What is the Net Operating Income Formula?
Net operating income (NOI) is a formula real estate investors use to determine the profitability of a potential real estate investment or other investment. The net operating income formula subtracts your annual gross operating income from your annual operating expenses to see how much cash flow a property or business generates.
NOI, also known as earnings before interest, taxes, depreciation, and amortization or EBITDA, is a popular metric for real estate development, rental property management, commercial property sales, and other real estate investments. Calculated correctly, net operating income tells you how much profit you can expect a property to generate every year.
What does net operating income mean?
Your net operating income is the money you have left over every year after the costs of running that property. As a real estate investor, you’d use this formula to see if a property would generate a positive return.
However, keep in mind that net operating income doesn’t account for several factors, including:
- Mortgage payments or debt
- Leasing commissions
- Income taxes
- Tenant improvements
- Capital expenditures
- Amortization and depreciation
- One-time costs for major repairs
While these expenses are important, they aren’t included in the net operating income formula. That’s because the purpose of NOI is to tell you how well you’re managing the property. It’s the best way to understand the actual cash flow of a rental.
Why net operating income matters
Net operating income is an important metric for real estate investors. If you want to buy a property that produces income, you need to calculate NOI to predict your expected returns.
NOI is also useful for:
- Understanding a property’s cash flow.
- Making data-driven decisions. NOI will tell you if you need to increase rent or decrease operating costs to remain profitable.

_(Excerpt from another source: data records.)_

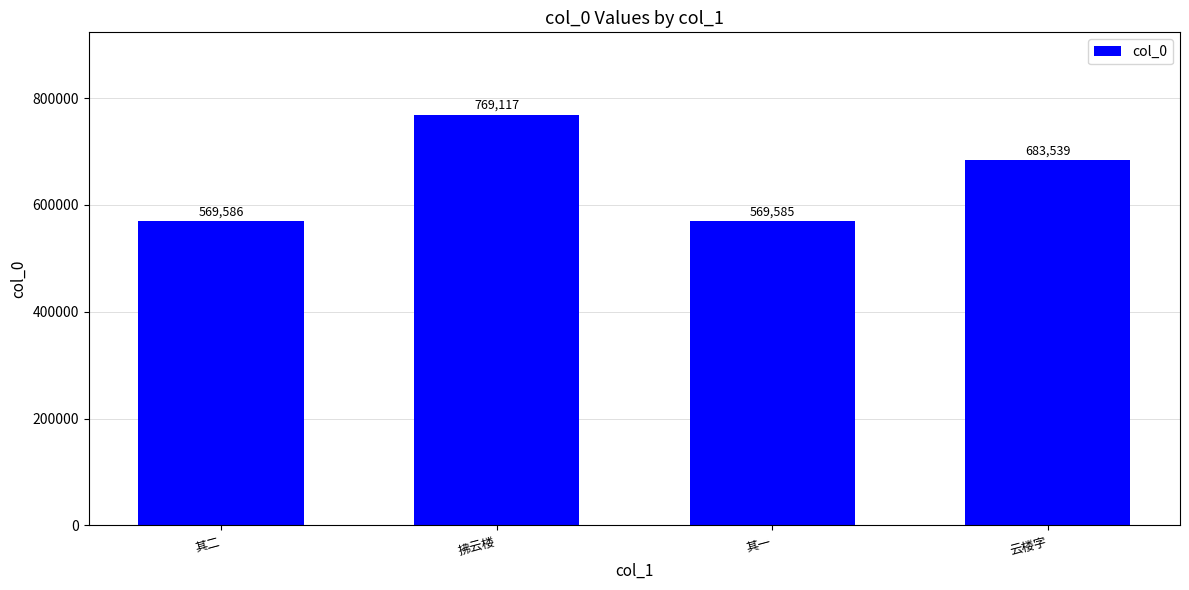

Are the bars grouped side by side (vs. stacked)?

No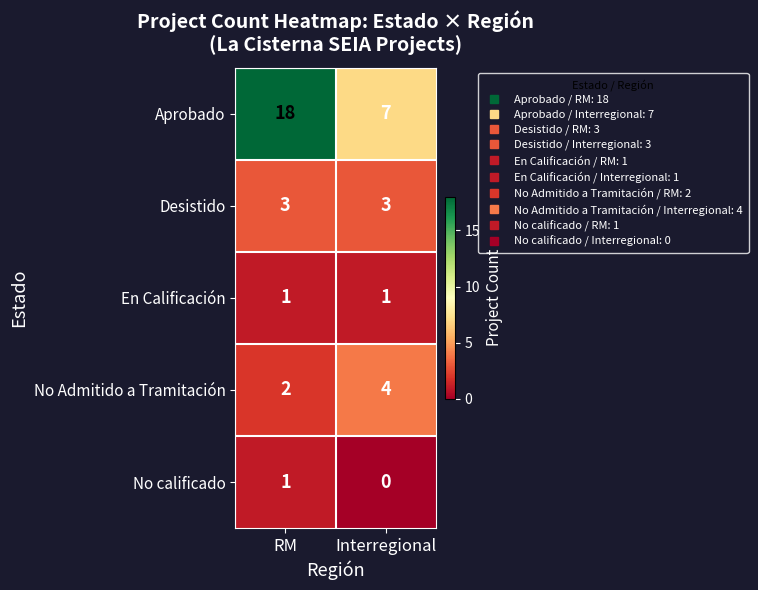

At which category is the sum across all series the highest?

RM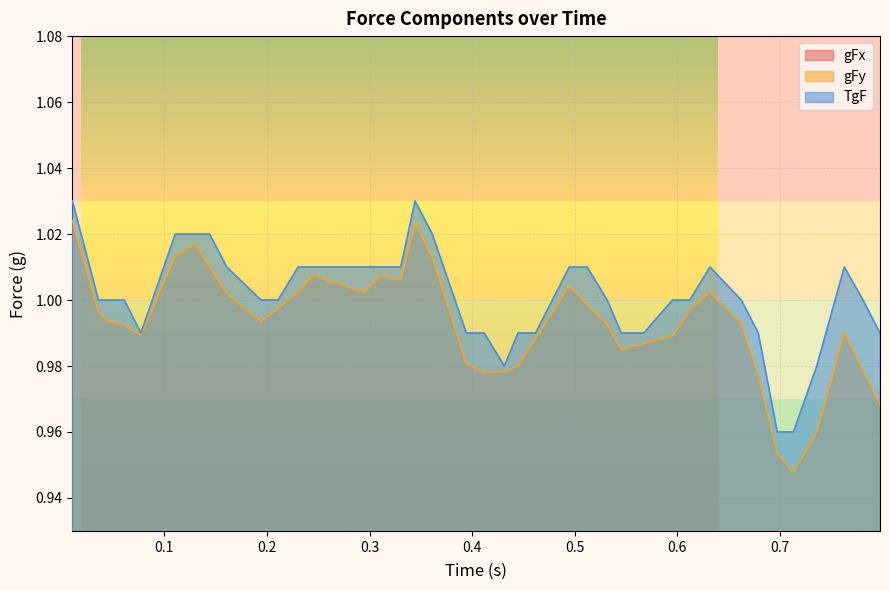

Does the chart display data point markers on the line(s)?

No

- Compare properties. Compare the NOI of properties you own against each other or against nearby competing properties.
- Spotting trends. It’s important to notice if a property is becoming less profitable over time. NOI will help you see if a property is historically performing better or worse. If it’s the latter, it might be a good time to sell!
How to calculate net operating income
The net operating income formula is very simple:
Net operating income = gross operating income - operating expenses
While the formula itself is easy to understand, it’s important to include all relevant income and expenses to calculate NOI correctly.
Gross operating income is the revenue you earn in exchange for operating the property. For most properties, this is how much you earn in rent, but it also includes income from sources like:
- Paid parking
- Vending machines
- Laundry facilities
However, remember that this isn’t an estimate of how much you could have earned from a property. You’ll have repairs and vacancies throughout the year, which means you can’t estimate gross operating income based on the number of units alone.
You’ll need to subtract your operating expenses from your gross operating income to see your true NOI. Operating expenses include all of the money you spent operating a property, including:
Once you know all of your income and expenses, it’s easy to calculate net operating income.
Let’s say you own a property that generated $100,000 last year (gross operating income) but it cost you $30,000 to operate the rental (operating expenses). Plug these numbers into the net operating income formula to find the NOI of this property:
$100,000 - $30,000 = $70,000 NOI
This means you earned $70,000 on that property after expenses.
You want your property to generate as much positive net operating income as possible; positive NOI usually means it’s a profitable, wise investment. However, it’s important to calculate historical NOI to ensure that the property is trending up, not down. While it’s most commonly used in real estate investing, the NOI formula can be used to determine any company’s revenue after subtracting direct and indirect operating costs from the business’s sales revenue.